La hache restait pendue au mur, toute rouillée à cause de l’air de la mer.

Comme ils n’avaient ni arts ni industries, Iule leur apprit à tresser des paniers. Je les aidai à réparer leurs toits en ruines. Avec les bois échoués, ils se construisirent des clôtures. J’allais avec les jeunes hommes sur la dune, je leur disais :

— Un jour je vous mènerai vers la forêt. Elle est sortie d’un gland. Vous planterez un des glands et il vous viendra une forêt aussi.

Ayant frappé du pied le sol, je disais encore :

— Avec cette terre, vous ferez des maisons.

Je parlais comme un homme qui rêve de peupler un désert.

Un hiver ainsi passa : la mer entra dans la dune ; des barques échouèrent à la côte ; et ils étaient redevenus sauvages. Une fois, ils se ruèrent sur des naufragés : le meurtre plana ; et moi, avec le livre dans les mains, je les soumis : j’avais bien dit au paralytique de marcher devant lui.

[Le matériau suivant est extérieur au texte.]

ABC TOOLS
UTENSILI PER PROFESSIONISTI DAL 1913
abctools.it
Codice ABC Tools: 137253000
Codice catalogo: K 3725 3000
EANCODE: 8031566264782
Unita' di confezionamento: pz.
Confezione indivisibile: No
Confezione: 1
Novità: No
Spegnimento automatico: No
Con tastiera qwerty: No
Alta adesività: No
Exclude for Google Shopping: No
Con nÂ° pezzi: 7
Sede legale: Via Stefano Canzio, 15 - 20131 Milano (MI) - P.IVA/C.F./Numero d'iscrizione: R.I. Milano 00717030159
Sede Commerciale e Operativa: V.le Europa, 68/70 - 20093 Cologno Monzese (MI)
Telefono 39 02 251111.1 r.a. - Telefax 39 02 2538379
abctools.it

Et puis les matins légers bleuirent. Iule, en caressant ma jeune barbe, reparla de la forêt. Je cessai de regarder la mer et à mon tour j’éprouvais une peine infinie.

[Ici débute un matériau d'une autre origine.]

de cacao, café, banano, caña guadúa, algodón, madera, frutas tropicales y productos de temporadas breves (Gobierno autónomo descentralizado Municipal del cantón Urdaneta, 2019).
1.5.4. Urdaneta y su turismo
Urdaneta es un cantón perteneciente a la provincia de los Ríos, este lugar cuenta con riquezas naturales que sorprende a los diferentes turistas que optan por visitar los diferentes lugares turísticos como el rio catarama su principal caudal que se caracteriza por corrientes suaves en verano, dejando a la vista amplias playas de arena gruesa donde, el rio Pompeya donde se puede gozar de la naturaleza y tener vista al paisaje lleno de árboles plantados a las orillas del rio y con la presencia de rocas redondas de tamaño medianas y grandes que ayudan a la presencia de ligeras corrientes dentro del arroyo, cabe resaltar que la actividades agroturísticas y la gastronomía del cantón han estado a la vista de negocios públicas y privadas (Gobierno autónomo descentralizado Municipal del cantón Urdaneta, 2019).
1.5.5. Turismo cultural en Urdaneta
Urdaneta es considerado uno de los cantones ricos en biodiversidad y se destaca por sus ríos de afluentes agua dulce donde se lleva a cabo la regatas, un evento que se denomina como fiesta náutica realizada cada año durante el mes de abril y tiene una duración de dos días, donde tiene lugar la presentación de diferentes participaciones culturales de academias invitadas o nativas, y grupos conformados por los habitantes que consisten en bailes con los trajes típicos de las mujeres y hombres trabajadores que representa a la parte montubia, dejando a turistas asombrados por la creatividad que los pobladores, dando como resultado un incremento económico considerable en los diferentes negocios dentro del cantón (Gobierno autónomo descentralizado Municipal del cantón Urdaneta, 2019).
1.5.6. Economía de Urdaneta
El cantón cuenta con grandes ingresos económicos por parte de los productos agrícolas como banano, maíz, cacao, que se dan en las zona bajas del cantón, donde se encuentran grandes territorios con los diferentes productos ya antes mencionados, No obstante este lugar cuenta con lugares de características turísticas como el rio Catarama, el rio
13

— Oui, dis-je comme en songe, les nouveaux essaims ont bâti des cités nouvelles.

Des vols d’abeilles tourbillonnèrent. Les âges étaient remplis de leur labeur et elles travaillaient pour les siècles. Mon âme nouvelle remua en moi : comme elles, j’étais venu aux limites de la mer vers des fleurs d’humanité rude et à présent je jetais les fondements d’une cité dans les sables jusque-là incultes. Je ne savais plus que Iule était là avec ses mains dans ma barbe et ses yeux pâles regardant vers la forêt.